Впрочем, иногда оригинальный подход и свежесть мысли Аркадия Петровича приносила и некоторые плоды. После проведения одной не очень корректной сделки мы остались должны нашим партнерам около пяти миллионов рублей. Деньги брать было неоткуда – товар «завис», впрочем, по вине тех же партнеров. Платить мы, естественно, не собирались. Через месяц в конторе появились бандиты, нанятые нашими кредиторами. Аркадий Петрович, осмотрев квадратные подбородки клиентов, прочитал восхитительную пламенную речь, часа на полтора, в конце которой содержалась небольшая просьба: если прибывшие джентльмены немедленно одалживают нам семь миллионов рублей месяца на два, то где–то через полгода мы, наверное, возвращаем им пять миллионов за «повисший» товар. Пока гангстеры находились в тяжелейшем мозговом ступоре, Петрович успел заварить чайку. Бандиты позорно бежали и больше мы их не видели.
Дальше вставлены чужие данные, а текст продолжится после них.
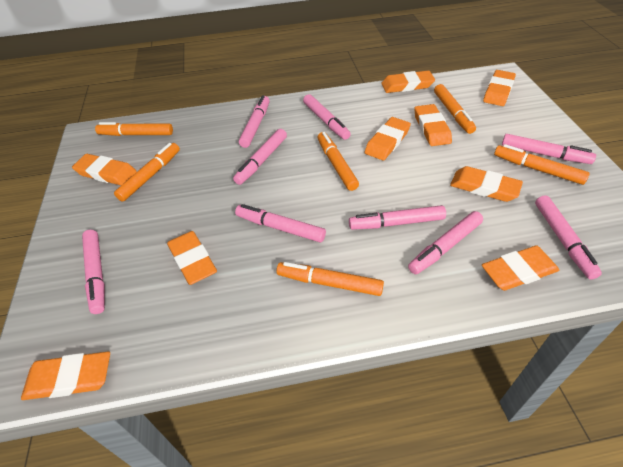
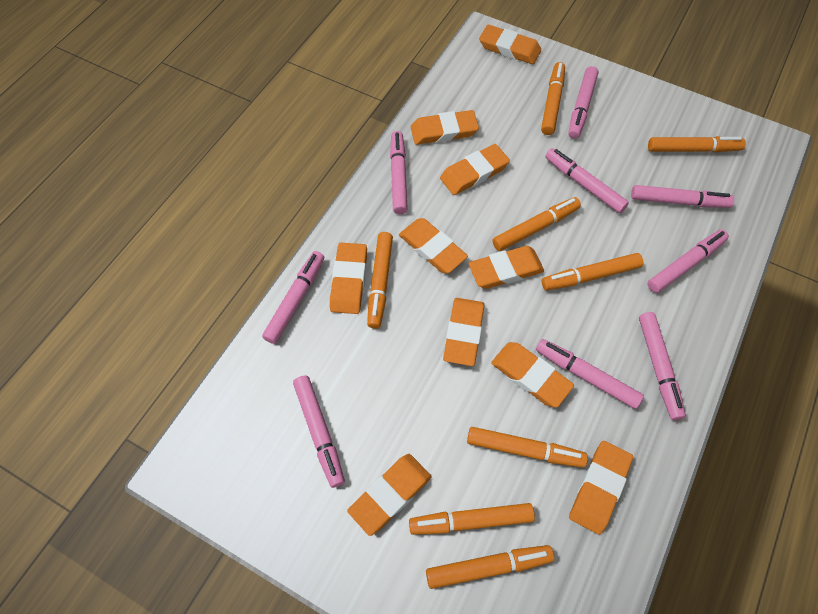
orange eraser: [21,351,110,400] [72,154,137,185] [167,231,217,285] [364,117,411,160] [381,71,435,93] [414,104,452,146] [450,166,523,202] [482,245,559,291] [483,70,516,106] = 9 -> [330,243,367,314] [347,454,431,536] [399,218,468,273] [411,110,479,145] [440,144,510,195] [443,298,484,366] [468,246,544,289] [479,25,541,64] [491,342,574,407] [569,441,633,535] = 10
orange marker: [95,122,173,136] [114,143,180,202] [276,262,384,296] [318,132,359,191] [434,84,476,134] [494,144,590,185] = 6 -> [367,232,393,329] [409,503,535,535] [426,545,554,589] [467,427,588,468] [493,197,581,251] [541,62,565,135] [542,253,643,290] [648,136,746,152] = 8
Летом прошлого года в Большом концертном зале состоялось грандиозное шоу, на которое собрались, по–моему, все евреи нашего города и, частично, Америки. У нас же там, в одном из баров, была назначена деловая встреча с иностранными партнерами, на которую был приглашен и Петрович. По дороге к БКЗ у Петровича заглохла машина, и, как человек обязательный, он, забрав все самое ценное из машины, отправился дальше пешком. Самым ценным были две канистры с бензином, с которыми Петрович просочился–таки через два поста охраны праздничного еврейского шоу. На третьем, последнем посту охранники похвалили его за патриотические настроения, но попросили теракт произвести попозже, после их смены – а то от начальства влетит. Когда, наконец, Петрович добрался до нашего бара, весь БКЗ уже вонял бензином, и люди умоляли друг друга не курить, косясь на Петровича со страхом и ненавистью. Они еще не знали, как нам всем повезло – за день до этого события Петрович бросил курить.

Около года мы разрабатывали крупный инвестиционный проект и даже вложили в его осуществление немного собственных денег, чтобы выглядеть солидно перед возможными инвесторами. Однако, несмотря на нашу активность, денежные мешки обходили нас стороной. Когда мы совсем было упали духом, мне позвонил Петрович и торжественно объявил о победе: нашелся ненормальный тип, готовый участвовать в проекте, а денег у него больше, чем долгов у федерального правительства, так что от стодолларовых купюр этот тип просто прикуривает овальные сигареты «Стрела». На следующий день была назначена встреча, и мы летали по офису, как солдаты по казарме перед приездом генерала. В назначенное время, однако, ни клиент, ни Петрович не заявились. Зато зашел мой старый приятель, работающий рекламным агентом в «Инкомбанке». Он занял у меня немного денег в долг до получки, а потом вежливо поинтересовался, не знаю ли я одного генерального директора, который назначил ему тут встречу. Здесь, конечно, мы все поняли и просто зарыдали в голос, оплакивая неродившегося жирного инвестора. Как объяснял потом опоздавший Петрович, он вовсе не хотел над нами издеваться – просто в его понимании все богатые фирмы – это потенциальные инвесторы нашего проекта, даже если администрация этих фирм и не подозревает о нашем существовании.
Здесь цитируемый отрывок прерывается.